Bryant Mitchell

No. 16, 80, 81
- Position: Wide receiver

Personal information
- Born: August 16, 1992 (age 33) San Diego, California, U.S.
- Listed height: 6 ft 2 in (1.88 m)
- Listed weight: 198 lb (90 kg)

Career information
- High school: Mount Miguel (Spring Valley, California)
- College: Northwestern State
- NFL draft: 2015: undrafted

Career history
- Edmonton Eskimos (2015–2018); Arizona Cardinals (2019)*; Tampa Bay Buccaneers (2019); Winnipeg Blue Bombers (2021)*;
- * Offseason and/or practice squad member only

Career CFL statistics
- Receptions: 97
- Receiving yards: 1,418
- Receiving touchdowns: 6
- Stats at CFL.ca
- Stats at Pro Football Reference

= Bryant Mitchell =

American gridiron football player (born 1992)

Bryant Mitchell (born August 16, 1992) is a former professional gridiron football wide receiver. He played four years in the Canadian Football League (CFL), and two years in the National Football League (NFL). He played college football at Northwestern State.

==Professional career==

Pre-draft measurables
| Height | Weight | Arm length | Hand span | 10-yard split | 20-yard split | 20-yard shuttle | Three-cone drill | Vertical jump | Broad jump | Bench press |
| 6 ft 1+3⁄8 in (1.86 m) | 185 lb (84 kg) | 32+3⁄8 in (0.82 m) | 9+1⁄2 in (0.24 m) | 1.67 s | 2.71 s | 4.19 s | 7.08 s | 39.0 in (0.99 m) | 10 ft 9 in (3.28 m) | 4 reps |
All values from Pro Day

=== Edmonton Eskimos ===
Mitchell played three seasons with the Edmonton Eskimos, taking on a more involved role in the offense each season. In total, he played 19 games for the Eskimos catching 97 passes for 1,418 yards with six touchdowns.

===Arizona Cardinals===
On January 10, 2019, Mitchell signed a reserve/future contract with the Arizona Cardinals. He was waived on May 10, 2019.

===Tampa Bay Buccaneers===
On May 16, 2019, Mitchell was signed by the Tampa Bay Buccaneers. He was placed on injured reserve on August 11, 2019, with a torn Achilles.

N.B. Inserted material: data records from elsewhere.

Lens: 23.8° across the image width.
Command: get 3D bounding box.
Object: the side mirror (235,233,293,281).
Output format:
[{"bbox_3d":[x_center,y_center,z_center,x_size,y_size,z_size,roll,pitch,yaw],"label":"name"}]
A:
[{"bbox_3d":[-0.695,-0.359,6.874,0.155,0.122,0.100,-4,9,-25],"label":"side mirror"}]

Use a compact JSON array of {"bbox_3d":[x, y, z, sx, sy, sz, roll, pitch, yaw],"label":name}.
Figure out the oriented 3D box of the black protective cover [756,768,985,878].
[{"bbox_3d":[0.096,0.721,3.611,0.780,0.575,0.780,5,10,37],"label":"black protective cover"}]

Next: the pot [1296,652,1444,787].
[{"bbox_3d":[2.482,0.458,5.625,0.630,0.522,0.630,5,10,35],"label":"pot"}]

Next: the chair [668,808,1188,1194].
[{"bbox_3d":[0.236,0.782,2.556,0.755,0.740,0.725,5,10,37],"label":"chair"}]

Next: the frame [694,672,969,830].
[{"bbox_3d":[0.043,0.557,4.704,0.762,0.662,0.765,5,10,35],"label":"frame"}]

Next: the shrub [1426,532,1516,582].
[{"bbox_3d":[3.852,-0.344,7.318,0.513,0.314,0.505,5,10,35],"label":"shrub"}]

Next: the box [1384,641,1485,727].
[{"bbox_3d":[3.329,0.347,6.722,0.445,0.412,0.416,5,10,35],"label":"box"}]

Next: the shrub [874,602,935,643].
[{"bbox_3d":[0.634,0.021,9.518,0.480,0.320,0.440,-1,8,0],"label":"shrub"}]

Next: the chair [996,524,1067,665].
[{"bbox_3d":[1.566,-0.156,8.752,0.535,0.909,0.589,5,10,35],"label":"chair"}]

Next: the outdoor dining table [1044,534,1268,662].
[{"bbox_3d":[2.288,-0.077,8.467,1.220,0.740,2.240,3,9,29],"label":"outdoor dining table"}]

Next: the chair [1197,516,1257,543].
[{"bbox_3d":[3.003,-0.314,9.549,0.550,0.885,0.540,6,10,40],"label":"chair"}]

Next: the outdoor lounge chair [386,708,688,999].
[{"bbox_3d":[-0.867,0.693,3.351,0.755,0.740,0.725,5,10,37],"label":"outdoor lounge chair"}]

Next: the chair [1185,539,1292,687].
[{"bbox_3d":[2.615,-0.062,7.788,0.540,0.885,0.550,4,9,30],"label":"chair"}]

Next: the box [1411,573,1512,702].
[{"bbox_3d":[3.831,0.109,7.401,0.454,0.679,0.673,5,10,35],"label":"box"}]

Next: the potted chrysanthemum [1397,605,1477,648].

On March 19, 2020, Mitchell and the Buccaneers agreed to a new one-year contract. He was waived on September 5, 2020.

===Winnipeg Blue Bombers===
On February 10, 2021, it was announced that Mitchell had signed with the Winnipeg Blue Bombers. However, he announced his retirement in the following month on March 25, 2021.